Large cell acanthoma (LCA) also called Degos acanthoma is a benign tumor of the sebaceous gland that can often be confused with seborrhoeic keratosis or melanoma. Large cell acanthoma may be a variant of seborrhoeic keratosis.
They typically occur in middle aged or older adults especially those with light skin complexion.
Cause and Risk factors
The exact cause for LCA is unknown but risk factors associated with LCA development include:
- UV light exposure, Tanning beds, Fair complexion.

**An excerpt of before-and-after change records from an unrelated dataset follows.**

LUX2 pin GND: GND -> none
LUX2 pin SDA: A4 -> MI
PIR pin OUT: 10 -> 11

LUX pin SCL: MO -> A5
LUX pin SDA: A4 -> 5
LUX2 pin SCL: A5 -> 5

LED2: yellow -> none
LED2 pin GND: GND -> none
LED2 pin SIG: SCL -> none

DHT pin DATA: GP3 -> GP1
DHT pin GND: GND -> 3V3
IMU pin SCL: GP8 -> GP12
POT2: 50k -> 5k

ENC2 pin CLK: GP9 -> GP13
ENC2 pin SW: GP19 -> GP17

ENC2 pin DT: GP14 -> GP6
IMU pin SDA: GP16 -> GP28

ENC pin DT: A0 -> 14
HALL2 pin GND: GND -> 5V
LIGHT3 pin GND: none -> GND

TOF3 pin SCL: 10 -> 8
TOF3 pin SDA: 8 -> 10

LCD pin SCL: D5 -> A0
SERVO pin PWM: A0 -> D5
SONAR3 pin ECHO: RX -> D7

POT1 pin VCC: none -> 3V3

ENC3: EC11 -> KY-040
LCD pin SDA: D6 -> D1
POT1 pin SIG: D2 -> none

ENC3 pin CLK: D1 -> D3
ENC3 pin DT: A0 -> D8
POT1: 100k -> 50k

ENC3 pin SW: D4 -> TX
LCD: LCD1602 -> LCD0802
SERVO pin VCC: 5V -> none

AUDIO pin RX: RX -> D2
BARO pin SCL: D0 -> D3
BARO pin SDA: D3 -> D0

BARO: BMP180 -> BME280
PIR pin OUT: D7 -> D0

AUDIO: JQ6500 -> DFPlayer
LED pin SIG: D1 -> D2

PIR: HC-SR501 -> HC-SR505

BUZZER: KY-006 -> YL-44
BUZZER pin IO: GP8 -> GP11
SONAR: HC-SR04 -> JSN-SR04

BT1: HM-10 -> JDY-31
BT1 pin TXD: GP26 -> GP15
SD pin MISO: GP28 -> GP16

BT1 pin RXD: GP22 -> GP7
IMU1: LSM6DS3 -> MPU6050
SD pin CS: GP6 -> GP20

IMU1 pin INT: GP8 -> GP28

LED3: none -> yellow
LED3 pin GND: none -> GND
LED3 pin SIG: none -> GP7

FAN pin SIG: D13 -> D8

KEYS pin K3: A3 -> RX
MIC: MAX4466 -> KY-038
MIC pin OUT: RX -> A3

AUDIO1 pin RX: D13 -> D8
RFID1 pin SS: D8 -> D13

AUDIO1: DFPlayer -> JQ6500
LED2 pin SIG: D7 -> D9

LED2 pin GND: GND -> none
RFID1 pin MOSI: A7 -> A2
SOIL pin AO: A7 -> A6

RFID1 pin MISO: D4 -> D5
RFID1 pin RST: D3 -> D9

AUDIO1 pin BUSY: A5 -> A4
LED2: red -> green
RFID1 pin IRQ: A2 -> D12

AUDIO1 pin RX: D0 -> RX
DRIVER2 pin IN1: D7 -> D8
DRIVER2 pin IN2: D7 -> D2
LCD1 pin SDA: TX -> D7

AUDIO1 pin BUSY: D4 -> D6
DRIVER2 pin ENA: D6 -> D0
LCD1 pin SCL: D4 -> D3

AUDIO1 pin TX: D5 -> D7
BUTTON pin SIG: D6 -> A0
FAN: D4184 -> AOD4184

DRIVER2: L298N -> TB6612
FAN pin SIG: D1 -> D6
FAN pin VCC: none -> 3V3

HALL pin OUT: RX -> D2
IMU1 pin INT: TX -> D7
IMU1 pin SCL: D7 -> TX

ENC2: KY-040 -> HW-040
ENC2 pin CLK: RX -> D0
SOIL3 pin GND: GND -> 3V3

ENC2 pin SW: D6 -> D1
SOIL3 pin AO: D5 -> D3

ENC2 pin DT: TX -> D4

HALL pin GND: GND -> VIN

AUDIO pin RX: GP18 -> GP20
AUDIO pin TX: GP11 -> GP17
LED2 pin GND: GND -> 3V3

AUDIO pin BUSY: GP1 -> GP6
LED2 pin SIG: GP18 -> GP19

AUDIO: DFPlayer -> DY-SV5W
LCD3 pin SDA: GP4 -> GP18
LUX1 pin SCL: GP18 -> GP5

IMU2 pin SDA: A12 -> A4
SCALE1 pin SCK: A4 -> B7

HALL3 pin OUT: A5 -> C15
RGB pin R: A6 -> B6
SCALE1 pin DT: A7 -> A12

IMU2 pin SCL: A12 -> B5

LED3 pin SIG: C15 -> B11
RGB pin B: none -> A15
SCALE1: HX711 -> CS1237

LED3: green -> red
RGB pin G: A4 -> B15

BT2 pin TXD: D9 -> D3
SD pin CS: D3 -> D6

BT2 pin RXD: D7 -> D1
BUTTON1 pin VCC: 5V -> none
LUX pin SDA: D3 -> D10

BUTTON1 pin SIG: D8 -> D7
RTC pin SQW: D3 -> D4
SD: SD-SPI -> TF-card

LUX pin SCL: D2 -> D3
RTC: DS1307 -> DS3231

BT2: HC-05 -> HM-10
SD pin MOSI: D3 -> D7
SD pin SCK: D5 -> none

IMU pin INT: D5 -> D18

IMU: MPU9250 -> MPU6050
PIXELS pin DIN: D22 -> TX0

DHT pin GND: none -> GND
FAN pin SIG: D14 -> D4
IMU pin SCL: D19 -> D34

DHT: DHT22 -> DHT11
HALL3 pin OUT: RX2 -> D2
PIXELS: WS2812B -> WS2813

- Human papilloma virus infection (especially HPV 6) have also been implicated.
Symptoms and Clinical Presentation
Large cell acanthoma are usually present on sun exposed areas like the face, trunk and extremities. These skin lesions can resemble melanoma, seborrhoeic keratosis (SK) and are often biopsied to confirm the histology.
They appear as single to multiple slightly elevated skin lesions often < 1 cm but can be up to 2 cm in diameter. LCA can be dome in shape or nodular.
The color or LCA varies from pinkish brown but typically blood red and shiny appearance. The wafer-like crusty, scale may be found around the edges of the lesion with a moist nikolsky’s sign appearance when the scales are removed.
- Clinical examination, dermatoscopy and biopsy. Diagnosis rarely made before biopsy.
- Dermatoscopy – may show blood vessels lined up in string
Treatment of Dermatofibroma
These lesions are often left alone. Most treatment are for cosmetic reasons via surgical excision.